▶ [Document section]:
Three women who lived in the off-campus house, as well as a boyfriend of one, were found stabbed to death on Nov. 13 in the home in Moscow, upending a community that hadn't recorded a murder since 2015. The killed students were Kaylee Goncalves, 21; Madison Mogen, 21; Xana Kernodle, 20; and Kernodle's boyfriend, Ethan Chapin, 20.
Police have not identified a suspect or found the murder weapon, which they believe to be a knife, though investigators have "a lot of quality leads," an Idaho state police spokesperson said Tuesday morning.
"We're still working through thousands of leads and tips, and we have quality information that we're working on," Idaho State Police spokesperson Aaron Snell told CNN about the case that has put the college town of Moscow on edge, with no arrests made or any motive announced.
Snell declined to specify what he meant by quality leads and information. His comments come amid frustration from victims' relatives and some in the community over what they say has been a slow release of investigative details.
Authorities haven't announced or encouraged a reward in the case, Snell said, because they fear that will diminish the quality of future leads.
"At times, when there is a reward or money offered ... the quantity and quality of tips actually degrade a little bit," and people try to "provide information that may not even be ... a reasonable tip, just to see if there's some money available to them," Snell said.
Investigators have received more than 2,654 emailed tips, 2,770 phone tips and more than 1,080 "digital media submissions," Moscow police said Monday.
Asked at what point this would be considered a cold case, Snell said that "we're absolutely not there."
"We're continuously making progress," Snell said. "... But this is a criminal investigation, and as we make progress, we can't always provide that information."

▶ [Complete the following]:
[1] According to the report, what was the last year before the killings that the community had recorded a murder?
[2] Reproduce everything in the report from "Snell declined to" down to "police said Monday.".
[3] List the names of everyone the report says was killed.
The material that comes after the report stands apart from it.

▶ [The data]:
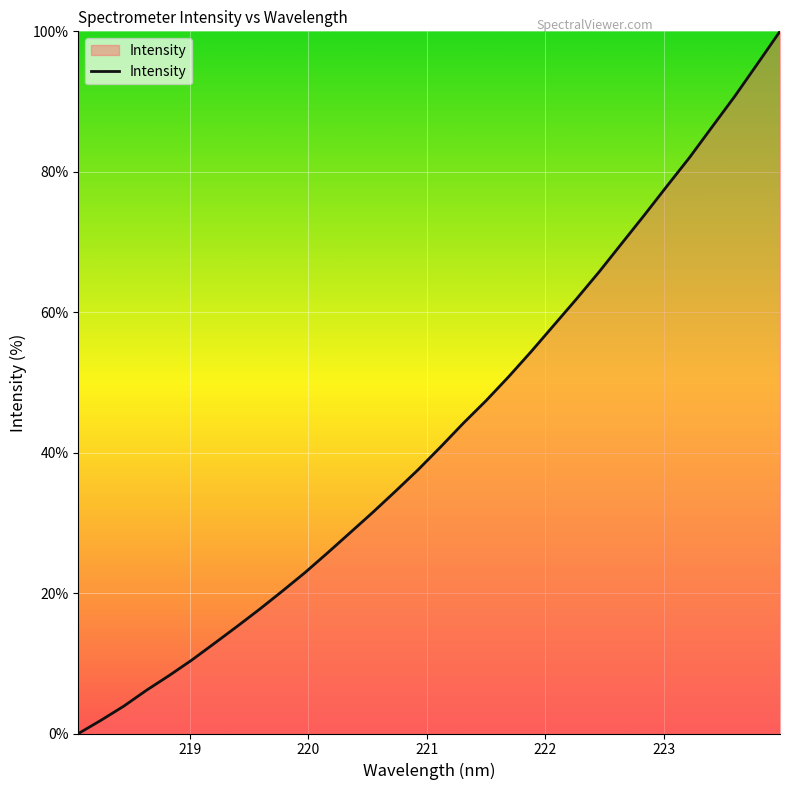

What is the difference between the second highest and second lowest values?

93.5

▶ [Responses in order]:
[1] 2015

[2]
Snell declined to specify what he meant by quality leads and information. His comments come amid frustration from victims' relatives and some in the community over what they say has been a slow release of investigative details.
Authorities haven't announced or encouraged a reward in the case, Snell said, because they fear that will diminish the quality of future leads.
"At times, when there is a reward or money offered ... the quantity and quality of tips actually degrade a little bit," and people try to "provide information that may not even be ... a reasonable tip, just to see if there's some money available to them," Snell said.
Investigators have received more than 2,654 emailed tips, 2,770 phone tips and more than 1,080 "digital media submissions," Moscow police said Monday.

[3] Kaylee Goncalves, Madison Mogen, Xana Kernodle, Ethan Chapin